**Exercise:** Return every record below exactly as written, omitting any pictures.

**Data supplied:**
※

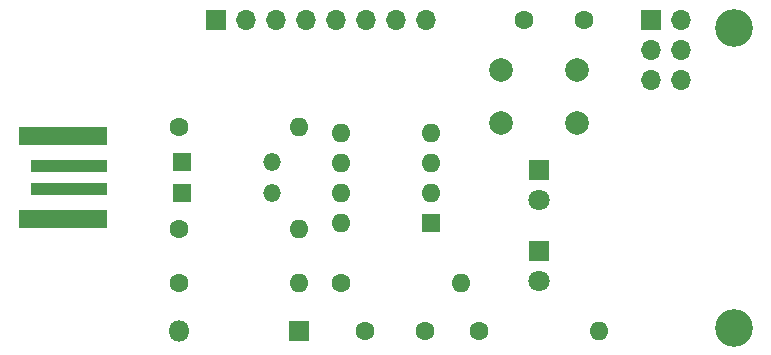
<source format=gbr>
%TF.GenerationSoftware,KiCad,Pcbnew,(6.0.11)*%
%TF.CreationDate,2023-02-09T23:11:33+03:00*%
%TF.ProjectId,QDevTiny,51446576-5469-46e7-992e-6b696361645f,rev?*%
%TF.SameCoordinates,Original*%
%TF.FileFunction,Soldermask,Top*%
%TF.FilePolarity,Negative*%
%FSLAX46Y46*%
G04 Gerber Fmt 4.6, Leading zero omitted, Abs format (unit mm)*
G04 Created by KiCad (PCBNEW (6.0.11)) date 2023-02-09 23:11:33*
%MOMM*%
%LPD*%
G01*
G04 APERTURE LIST*
%ADD10R,1.700000X1.700000*%
%ADD11O,1.700000X1.700000*%
%ADD12C,3.200000*%
%ADD13R,1.800000X1.800000*%
%ADD14C,1.800000*%
%ADD15R,1.600000X1.600000*%
%ADD16O,1.600000X1.600000*%
%ADD17C,1.600000*%
%ADD18R,7.498080X1.498600*%
%ADD19R,6.499860X0.998220*%
%ADD20O,1.800000X1.800000*%
%ADD21R,1.500000X1.500000*%
%ADD22O,1.500000X1.500000*%
%ADD23C,2.000000*%
G04 APERTURE END LIST*
D10*
%TO.C,J2*%
X89535000Y-46355000D03*
D11*
X92075000Y-46355000D03*
X94615000Y-46355000D03*
X97155000Y-46355000D03*
X99695000Y-46355000D03*
X102235000Y-46355000D03*
X104775000Y-46355000D03*
X107315000Y-46355000D03*
%TD*%
D12*
%TO.C,REF\u002A\u002A*%
X133350000Y-72390000D03*
%TD*%
D13*
%TO.C,D2*%
X116840000Y-65895000D03*
D14*
X116840000Y-68435000D03*
%TD*%
D15*
%TO.C,U1*%
X107714602Y-63549897D03*
D16*
X107714602Y-61009897D03*
X107714602Y-58469897D03*
X107714602Y-55929897D03*
X100094602Y-55929897D03*
X100094602Y-58469897D03*
X100094602Y-61009897D03*
X100094602Y-63549897D03*
%TD*%
D17*
%TO.C,C1*%
X107148000Y-72644000D03*
X102148000Y-72644000D03*
%TD*%
D12*
%TO.C,REF\u002A\u002A*%
X133350000Y-46990000D03*
%TD*%
D17*
%TO.C,R1*%
X111760000Y-72644000D03*
D16*
X121920000Y-72644000D03*
%TD*%
D17*
%TO.C,R5*%
X100076000Y-68580000D03*
D16*
X110236000Y-68580000D03*
%TD*%
D17*
%TO.C,R2*%
X86360000Y-68580000D03*
D16*
X96520000Y-68580000D03*
%TD*%
D18*
%TO.C,J1*%
X76509880Y-63172580D03*
D19*
X77007720Y-60673220D03*
X77007720Y-58676780D03*
D18*
X76509880Y-56177420D03*
%TD*%
D17*
%TO.C,C2*%
X115610000Y-46355000D03*
X120610000Y-46355000D03*
%TD*%
D13*
%TO.C,D3*%
X96520000Y-72644000D03*
D20*
X86360000Y-72644000D03*
%TD*%
D13*
%TO.C,D1*%
X116840000Y-59007000D03*
D14*
X116840000Y-61547000D03*
%TD*%
D21*
%TO.C,D4*%
X86609000Y-60973220D03*
D22*
X94229000Y-60973220D03*
%TD*%
D10*
%TO.C,J3*%
X126360000Y-46370000D03*
D11*
X128900000Y-46370000D03*
X126360000Y-48910000D03*
X128900000Y-48910000D03*
X126360000Y-51450000D03*
X128900000Y-51450000D03*
%TD*%
D17*
%TO.C,R3*%
X86360000Y-64008000D03*
D16*
X96520000Y-64008000D03*
%TD*%
D23*
%TO.C,SW1*%
X113590000Y-50582000D03*
X120090000Y-50582000D03*
X113590000Y-55082000D03*
X120090000Y-55082000D03*
%TD*%
D17*
%TO.C,R4*%
X86360000Y-55372000D03*
D16*
X96520000Y-55372000D03*
%TD*%
D21*
%TO.C,D5*%
X86609000Y-58376780D03*
D22*
X94229000Y-58376780D03*
%TD*%
M02*

</source>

※

**Output of the task:**
<source format=gbr>
%TF.GenerationSoftware,KiCad,Pcbnew,(6.0.11)*%
%TF.CreationDate,2023-02-09T23:11:33+03:00*%
%TF.ProjectId,QDevTiny,51446576-5469-46e7-992e-6b696361645f,rev?*%
%TF.SameCoordinates,Original*%
%TF.FileFunction,Soldermask,Top*%
%TF.FilePolarity,Negative*%
%FSLAX46Y46*%
G04 Gerber Fmt 4.6, Leading zero omitted, Abs format (unit mm)*
G04 Created by KiCad (PCBNEW (6.0.11)) date 2023-02-09 23:11:33*
%MOMM*%
%LPD*%
G01*
G04 APERTURE LIST*
%ADD10R,1.700000X1.700000*%
%ADD11O,1.700000X1.700000*%
%ADD12C,3.200000*%
%ADD13R,1.800000X1.800000*%
%ADD14C,1.800000*%
%ADD15R,1.600000X1.600000*%
%ADD16O,1.600000X1.600000*%
%ADD17C,1.600000*%
%ADD18R,7.498080X1.498600*%
%ADD19R,6.499860X0.998220*%
%ADD20O,1.800000X1.800000*%
%ADD21R,1.500000X1.500000*%
%ADD22O,1.500000X1.500000*%
%ADD23C,2.000000*%
G04 APERTURE END LIST*
D10*
%TO.C,J2*%
X89535000Y-46355000D03*
D11*
X92075000Y-46355000D03*
X94615000Y-46355000D03*
X97155000Y-46355000D03*
X99695000Y-46355000D03*
X102235000Y-46355000D03*
X104775000Y-46355000D03*
X107315000Y-46355000D03*
%TD*%
D12*
%TO.C,REF\u002A\u002A*%
X133350000Y-72390000D03*
%TD*%
D13*
%TO.C,D2*%
X116840000Y-65895000D03*
D14*
X116840000Y-68435000D03*
%TD*%
D15*
%TO.C,U1*%
X107714602Y-63549897D03*
D16*
X107714602Y-61009897D03*
X107714602Y-58469897D03*
X107714602Y-55929897D03*
X100094602Y-55929897D03*
X100094602Y-58469897D03*
X100094602Y-61009897D03*
X100094602Y-63549897D03*
%TD*%
D17*
%TO.C,C1*%
X107148000Y-72644000D03*
X102148000Y-72644000D03*
%TD*%
D12*
%TO.C,REF\u002A\u002A*%
X133350000Y-46990000D03*
%TD*%
D17*
%TO.C,R1*%
X111760000Y-72644000D03*
D16*
X121920000Y-72644000D03*
%TD*%
D17*
%TO.C,R5*%
X100076000Y-68580000D03*
D16*
X110236000Y-68580000D03*
%TD*%
D17*
%TO.C,R2*%
X86360000Y-68580000D03*
D16*
X96520000Y-68580000D03*
%TD*%
D18*
%TO.C,J1*%
X76509880Y-63172580D03*
D19*
X77007720Y-60673220D03*
X77007720Y-58676780D03*
D18*
X76509880Y-56177420D03*
%TD*%
D17*
%TO.C,C2*%
X115610000Y-46355000D03*
X120610000Y-46355000D03*
%TD*%
D13*
%TO.C,D3*%
X96520000Y-72644000D03*
D20*
X86360000Y-72644000D03*
%TD*%
D13*
%TO.C,D1*%
X116840000Y-59007000D03*
D14*
X116840000Y-61547000D03*
%TD*%
D21*
%TO.C,D4*%
X86609000Y-60973220D03*
D22*
X94229000Y-60973220D03*
%TD*%
D10*
%TO.C,J3*%
X126360000Y-46370000D03*
D11*
X128900000Y-46370000D03*
X126360000Y-48910000D03*
X128900000Y-48910000D03*
X126360000Y-51450000D03*
X128900000Y-51450000D03*
%TD*%
D17*
%TO.C,R3*%
X86360000Y-64008000D03*
D16*
X96520000Y-64008000D03*
%TD*%
D23*
%TO.C,SW1*%
X113590000Y-50582000D03*
X120090000Y-50582000D03*
X113590000Y-55082000D03*
X120090000Y-55082000D03*
%TD*%
D17*
%TO.C,R4*%
X86360000Y-55372000D03*
D16*
X96520000Y-55372000D03*
%TD*%
D21*
%TO.C,D5*%
X86609000Y-58376780D03*
D22*
X94229000Y-58376780D03*
%TD*%
M02*

</source>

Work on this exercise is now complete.